(This is based less on the Nameless Hero’s journal and more on the writings of the venerable Marie.)
How the sea called to him with her mournful gulls, promising surcease from his perpetual flight. His knuckles were white, wrapped about the pier’s railing, white like the floating foam. He longed for her embrace, to be wrapped in her waves, to sink, to drown within the anonymity of unattested death and rest upon her gloomy bed there never to be sought out nor found.
So long ago now, he had stolen a cross to mark his mother’s grave[1], and enslaved, passed from master to master, he’d finally murdered the only good master he had ever had. From crime to crime, sin to sin, slavery to slavery. He had nowhere left to flee but back into the sea.
My father came in from the sea and sailed back out to sea long before I was ever born. He sowed only misery, as I have sown only blood.
That was when she came to him. Her steps upon the wooden planks, he heard them start only to stop, and stop only to start again. He sniffed the air, and through the salty atmosphere of fishy odors, caught a whiff of her. He turned and saw her there adorned in dark but simple clothes.
Her face was quite like her sister’s but unpainted, and her eyes, like the sea, blue and mournful, blue and mournful and deep. He met her eyes, and she met his.
“Excuse me,” she exclaimed, and looked away, but then she took three quick paces forward. Coming by his side, she looked out over the misty bay. “It’s something,” her voice shook, “to see when things get clearer. The cliffs are so beautiful, and when the sun rises, after a storm, the bay grown still as glass, it, it, it’s worth the storm. I was very frightened once by the storm, just a girl, and my father led me out here, and we watched the sunrise. I remember it so . . . ” She grew quiet, her head bowed. “John tells me you tried to pass the blockade in his boat.”
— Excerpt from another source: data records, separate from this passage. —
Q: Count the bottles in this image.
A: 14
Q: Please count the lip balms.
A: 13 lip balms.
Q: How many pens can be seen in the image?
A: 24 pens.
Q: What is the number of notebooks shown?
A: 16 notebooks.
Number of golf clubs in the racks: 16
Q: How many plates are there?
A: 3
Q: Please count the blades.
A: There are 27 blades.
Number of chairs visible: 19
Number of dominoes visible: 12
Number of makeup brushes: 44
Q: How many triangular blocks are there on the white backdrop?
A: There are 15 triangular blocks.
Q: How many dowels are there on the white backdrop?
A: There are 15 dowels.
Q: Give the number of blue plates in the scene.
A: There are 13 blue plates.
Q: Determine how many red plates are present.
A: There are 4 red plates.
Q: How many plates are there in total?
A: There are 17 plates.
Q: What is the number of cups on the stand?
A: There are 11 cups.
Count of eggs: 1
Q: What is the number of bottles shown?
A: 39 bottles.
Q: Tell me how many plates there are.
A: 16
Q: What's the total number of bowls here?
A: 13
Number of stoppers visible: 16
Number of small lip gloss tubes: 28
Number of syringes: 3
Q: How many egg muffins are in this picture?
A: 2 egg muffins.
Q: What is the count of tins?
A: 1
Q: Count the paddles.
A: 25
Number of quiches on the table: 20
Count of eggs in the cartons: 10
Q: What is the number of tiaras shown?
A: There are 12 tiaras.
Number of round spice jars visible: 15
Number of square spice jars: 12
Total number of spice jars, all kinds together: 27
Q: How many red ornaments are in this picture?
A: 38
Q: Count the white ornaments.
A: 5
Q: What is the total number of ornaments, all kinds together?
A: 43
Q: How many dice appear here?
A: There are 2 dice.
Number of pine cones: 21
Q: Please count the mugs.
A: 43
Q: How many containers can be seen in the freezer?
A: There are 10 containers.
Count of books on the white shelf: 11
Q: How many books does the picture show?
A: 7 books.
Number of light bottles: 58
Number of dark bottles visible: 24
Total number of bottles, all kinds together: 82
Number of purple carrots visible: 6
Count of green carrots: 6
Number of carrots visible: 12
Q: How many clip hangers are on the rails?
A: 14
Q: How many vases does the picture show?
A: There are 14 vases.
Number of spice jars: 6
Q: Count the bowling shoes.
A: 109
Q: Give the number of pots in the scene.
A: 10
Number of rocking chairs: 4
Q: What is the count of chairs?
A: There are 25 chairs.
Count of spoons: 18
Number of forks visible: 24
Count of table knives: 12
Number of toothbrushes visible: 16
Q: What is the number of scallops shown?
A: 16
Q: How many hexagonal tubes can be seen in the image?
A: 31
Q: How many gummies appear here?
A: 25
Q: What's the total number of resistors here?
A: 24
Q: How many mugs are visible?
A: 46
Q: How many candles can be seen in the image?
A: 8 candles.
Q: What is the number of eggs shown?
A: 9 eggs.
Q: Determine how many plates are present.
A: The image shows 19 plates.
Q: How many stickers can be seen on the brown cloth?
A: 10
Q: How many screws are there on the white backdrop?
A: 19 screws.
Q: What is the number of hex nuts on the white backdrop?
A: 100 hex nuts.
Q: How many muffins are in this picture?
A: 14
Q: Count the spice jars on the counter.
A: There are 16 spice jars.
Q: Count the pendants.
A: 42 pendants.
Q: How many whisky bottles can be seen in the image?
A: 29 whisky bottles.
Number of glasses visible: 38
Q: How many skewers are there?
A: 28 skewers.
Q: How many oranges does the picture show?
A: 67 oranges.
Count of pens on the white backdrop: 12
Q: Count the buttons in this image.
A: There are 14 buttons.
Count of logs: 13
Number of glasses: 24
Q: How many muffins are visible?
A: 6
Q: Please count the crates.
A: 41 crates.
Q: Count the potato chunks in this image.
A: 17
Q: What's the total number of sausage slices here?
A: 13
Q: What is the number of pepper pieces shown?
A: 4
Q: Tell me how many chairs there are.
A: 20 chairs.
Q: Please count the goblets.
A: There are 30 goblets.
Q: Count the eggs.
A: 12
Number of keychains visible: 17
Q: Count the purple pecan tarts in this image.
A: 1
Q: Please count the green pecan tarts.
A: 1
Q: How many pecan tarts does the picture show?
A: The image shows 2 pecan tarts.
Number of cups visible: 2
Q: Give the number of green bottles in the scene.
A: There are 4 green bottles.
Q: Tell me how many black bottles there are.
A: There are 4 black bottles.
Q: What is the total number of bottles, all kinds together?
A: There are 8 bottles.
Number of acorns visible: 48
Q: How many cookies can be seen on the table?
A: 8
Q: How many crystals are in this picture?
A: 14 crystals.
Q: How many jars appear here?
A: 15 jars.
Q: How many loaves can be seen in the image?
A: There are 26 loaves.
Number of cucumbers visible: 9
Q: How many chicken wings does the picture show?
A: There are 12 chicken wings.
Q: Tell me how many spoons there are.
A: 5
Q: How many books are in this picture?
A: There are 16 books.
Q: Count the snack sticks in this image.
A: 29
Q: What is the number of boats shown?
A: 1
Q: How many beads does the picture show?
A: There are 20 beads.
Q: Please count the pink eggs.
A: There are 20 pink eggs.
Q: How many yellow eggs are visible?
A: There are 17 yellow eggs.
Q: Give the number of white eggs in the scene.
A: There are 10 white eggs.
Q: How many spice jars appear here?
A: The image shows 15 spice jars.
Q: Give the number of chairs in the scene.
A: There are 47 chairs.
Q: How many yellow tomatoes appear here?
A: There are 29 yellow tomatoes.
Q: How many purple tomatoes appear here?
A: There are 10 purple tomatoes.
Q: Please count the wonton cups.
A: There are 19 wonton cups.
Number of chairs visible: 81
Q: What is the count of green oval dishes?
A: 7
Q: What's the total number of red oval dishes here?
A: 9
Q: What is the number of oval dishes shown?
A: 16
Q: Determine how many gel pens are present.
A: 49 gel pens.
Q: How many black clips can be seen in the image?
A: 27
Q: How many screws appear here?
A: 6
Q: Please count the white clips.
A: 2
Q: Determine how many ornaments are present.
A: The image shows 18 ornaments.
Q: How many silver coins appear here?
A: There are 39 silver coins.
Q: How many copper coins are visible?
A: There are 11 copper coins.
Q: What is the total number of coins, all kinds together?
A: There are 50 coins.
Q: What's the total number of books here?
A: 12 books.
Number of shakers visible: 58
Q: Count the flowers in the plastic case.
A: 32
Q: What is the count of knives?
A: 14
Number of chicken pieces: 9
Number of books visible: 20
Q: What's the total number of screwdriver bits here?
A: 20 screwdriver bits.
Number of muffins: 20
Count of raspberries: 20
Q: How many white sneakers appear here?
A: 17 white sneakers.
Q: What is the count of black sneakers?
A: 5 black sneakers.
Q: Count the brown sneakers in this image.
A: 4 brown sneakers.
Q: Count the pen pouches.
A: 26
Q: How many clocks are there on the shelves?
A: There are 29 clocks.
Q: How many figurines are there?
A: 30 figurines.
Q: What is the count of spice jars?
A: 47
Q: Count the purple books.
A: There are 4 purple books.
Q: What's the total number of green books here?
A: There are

He gave one solitary nod. “Didn’t know there was a blockade.”
“Where were you going?”
“Home,” he said without thinking.
“Where’s home?” she asked.
Taciturnity returned to him, and all he did was stare out into the mists his eyes could not pierce. He sighed, knowing he had no answer. She touched his arm, and at that touch it was as if a thousand pounds or more fell from his shoulders and dropped into the sea. He gasped.
“Your life is heavy on you,” she said. “It’s heavy on all of us, but you carry much.”
Again he nodded. “I’m a murderer, a betrayer, and the avenger will not let me sleep or find a place to rest. I see only one place to go,” he said, his eyes falling upon the lapping waves.
“No,” she said suddenly, her little hand clenching the swordsman’s arm. “That’s no escape.”
“How can I go on?” he asked. “I am not your beloved Christ. Your fat preacher told me how He suffered for me, but how could more blood unspill the torrents which I have loosed? How could one more murder rob death of all my victims?”
Her hand fell from him, and he felt the coldness of its absence.
“Look at me,” she said, but he would not lift his head. “Look, please.”
The softness of her voice and the gentleness of her plea overpowered his will, and his head turned to face her.
“I don’t have all the answers,” she said. “As a child, man put a sword and your hand and told you to kill. As children, my sister and I were only taught to heal, to bind wounds, to mix herbs. My sister and I aren’t so different, but I gave what was in my hands over to Him. He accepted it. He’ll accept what’s in your hands too.”
[1] Yes, to those theosophists who blathered on about the passages regarding the cross which I published in the first half of this work, here the Nameless hero mentions in some melancholy ramblings that he placed the cross above his mother’s grave, though a colleague of mine argues that the passage reads closer to “in” his mother’s grave.